I do not personally know anyone that attended Mars Hill Church or one of it's satellites. I do not know anyone personally that was directly hurt by Mark Driscoll. I do, however, know a lot of people that have been hurt by the ways our church cultures have created pastor celebrities that are entirely, or almost entirely, out of reach of criticism, that value a toxic form of masculinity and/or authority structures (going so far as to name it as "biblical") that leaves untold numbers in their wake, that worship the certitude of their theologies while sacrificing real human lives that dare to voice doubts or speak out. I know people that have left the Christian faith entirely because of places like this. I know still more that have held on to Jesus, but continue to struggle to find a place to belong after either being officially forced out of their church, or left with such a loneliness that they felt no other option but leaving. This pain is real. Brushing it aside as "that one bad space" or that "one bad pastor" brings more pain for those still reeling from it. The sheer numbers tell us this is not a one-off issue. The Church, by the nature of our calling, is interacting with people at their deepest hearts, their most vulnerable wounds, their core values, their greatest trust. How could we think that a space that should be the safest in the world, yet abuses at these levels of heart, soul and mind, could be so easily brushed off? That it's as simple as brushing the dust off their feet and just "go find another one" that won't do that to them? This level of pain, betrayal, abuse, toxicity goes to the core of who we are as human. Five line memes won't fix it. "Our church isn't like that," won't fix it. 

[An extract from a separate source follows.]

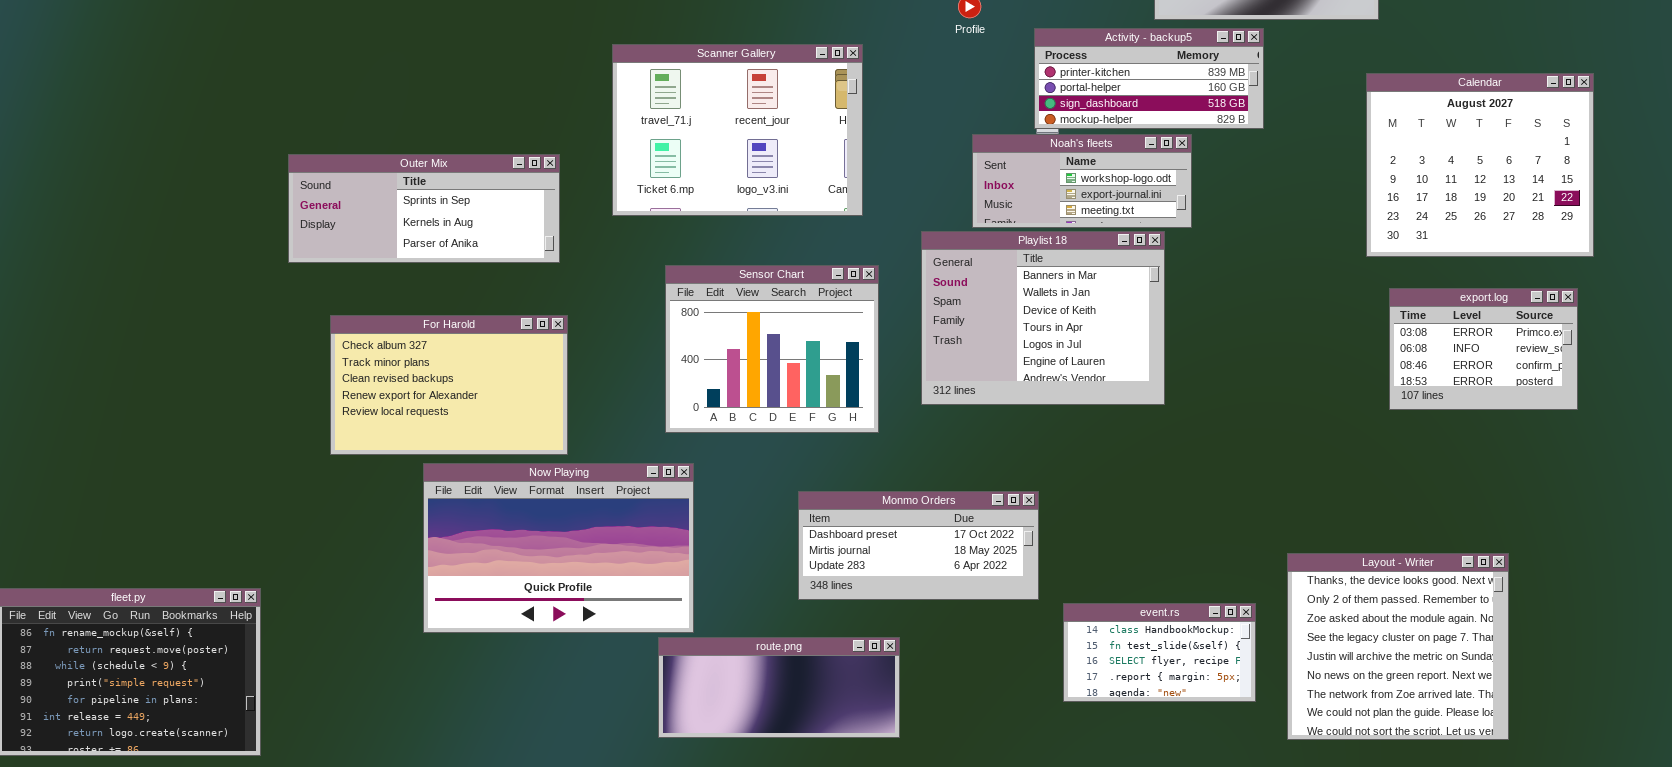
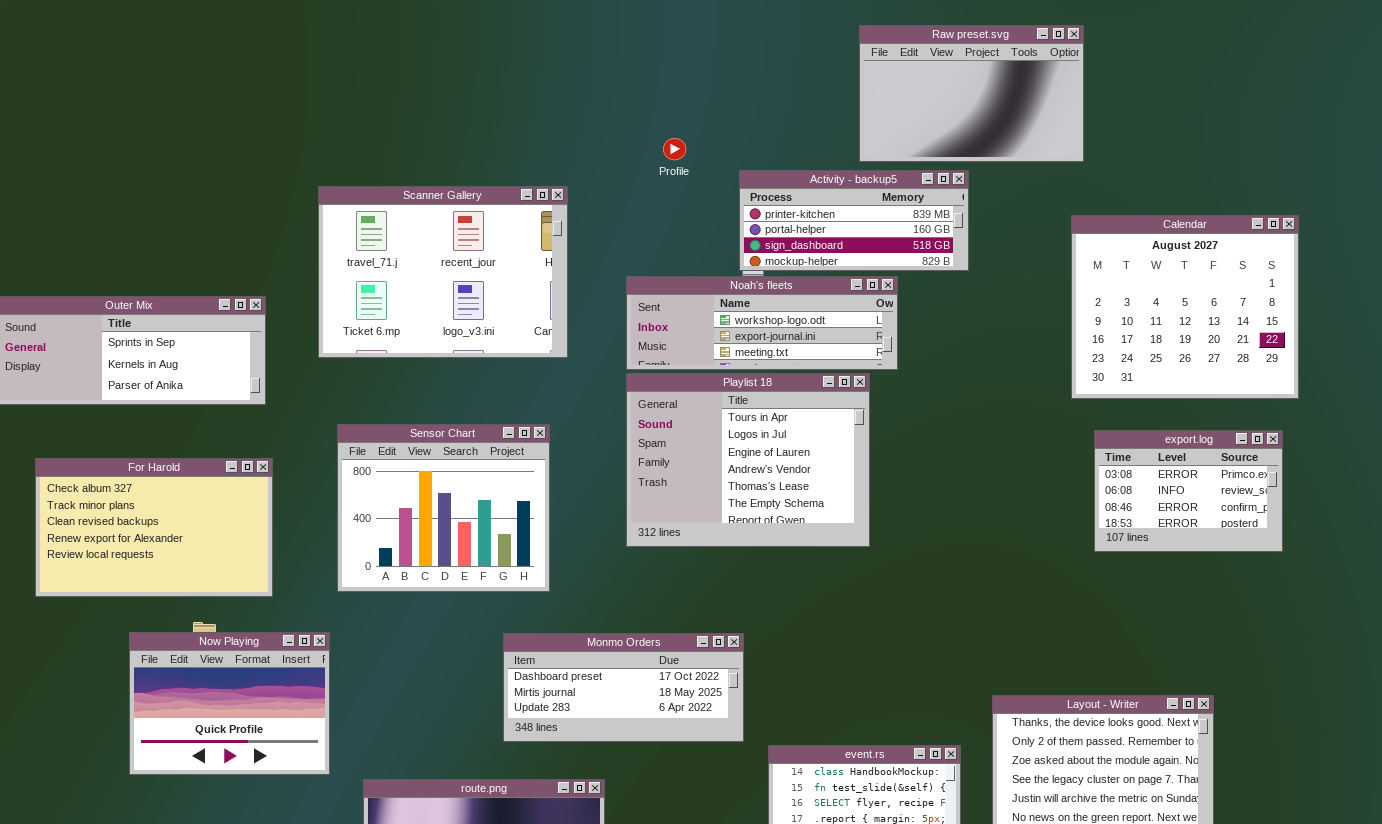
Noah's fleets: [972,134,1192,228] -> [626,276,898,370], resized
Playlist 18: [921,231,1165,405] -> [626,373,870,547], scrolled down 3 rows
Sensor Chart: [665,265,879,433] -> [337,424,550,592], moved
Now Playing: [423,463,694,633] -> [129,632,330,775], resized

The Church has some soul-searching to do. We need to grapple with the responsibility and weight of what we carry when human souls entrust themselves to a space that claims to walk as Jesus walked. Even when we are doing this as best we know how, the responsibility should always weigh heavy. But when we see it failing so spectacularly all around us, when we find ourselves complicit in harming others as we choose worldly power or fame or structures or ideologies over the cruciform way of Jesus - even more so then, we need to grasp the havoc we are creating in lives and hearts. We need to be willing to sit with our mouths shut and listen. No excuses. No theology rants. No passing the buck. Listen to their pain. Sit down in the ashes and weep with them. Love them.

We can choose not to. We can circle our wagons, we can blame it on what must be their own waywardness, we can explain away the numbers in ways that bring no personal responsibility. We can. Just as Herod thought he could wash his hands and be innocent of his choices, we can try that route as well. We will be just as wrong and just as responsible.